4 Responses to “Caffeine addictions taking over teens?” »

Becca DeBucce says:
Aug 06, 2014

Thank you for writing this piece! I personally struggle with caffeine and I have tried everything to stop, but nothing helped. I then tried to cut down on the intake and I no longer got migraines without it. Teenagers really need to slow down on the consumption of coffee and energy drinks, not completely stop.

Kofi (Opinion) says:
Aug 06, 2014

This article really takes your target reader and hits it. As a fellow MIPA student, I’m aware of the coffee craving during camp and it’s a shame that the building I’m in doesn’t have a Starbucks. I didn’t know that my grande coffee that I usually order has 330 mg of caffeine and I’m only supposed to have 100 mg of caffeine per day.
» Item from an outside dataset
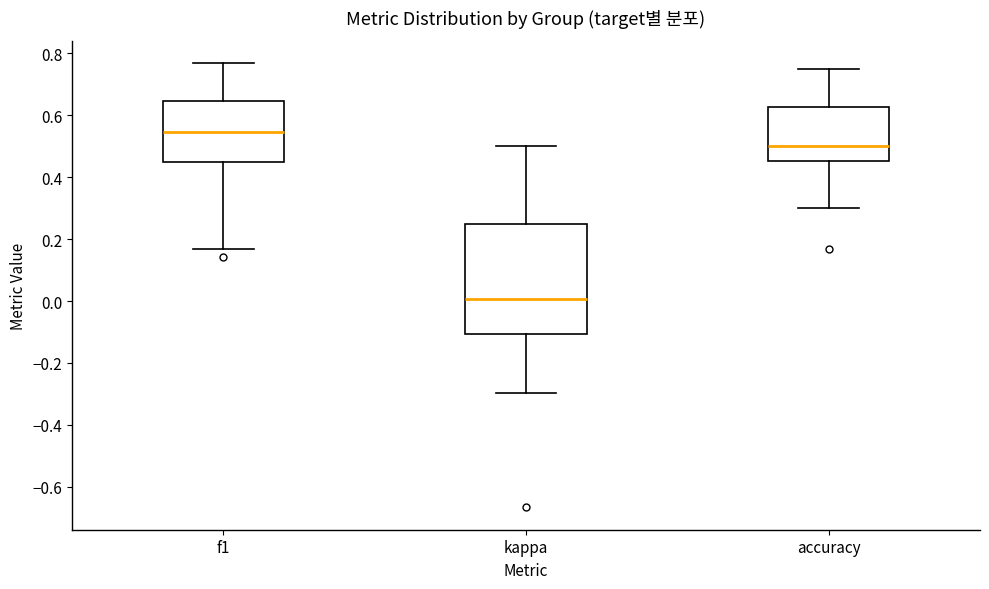

Reading left to right, transcribe this box plot: for each box, give where its median line is, the range the box spans, and where its two whiskers end, as read against the y-axis. The values are not printed on the chart, so give them approximately, as read against the axis.

f1: median 0.54, box 0.44 to 0.64, whiskers 0.16 to 0.76
kappa: median 0.00, box -0.10 to 0.26, whiskers -0.30 to 0.50
accuracy: median 0.50, box 0.46 to 0.62, whiskers 0.30 to 0.76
A larger sample would’ve been nicer to have but otherwise, the inclusion of the hyperlinks was great.

Logan says:
Aug 06, 2014

As a caffeine addict, this was nice to read that I’m not the only one that can’t properly wake up without 4 cups of coffee. I also really like how well researched this is and the use of statistics to back up your point. Nice job!

Kelly Krajewski says:
Aug 06, 2014

Waiting in 10 minute lines for needlessly complicated over priced drinks is my favorite hobby and worst habit. Teens have a reliance on caffeine and a serious lack of understanding of the effects of it. Thank you so much for bring an over looked issue to MPIA participants attention!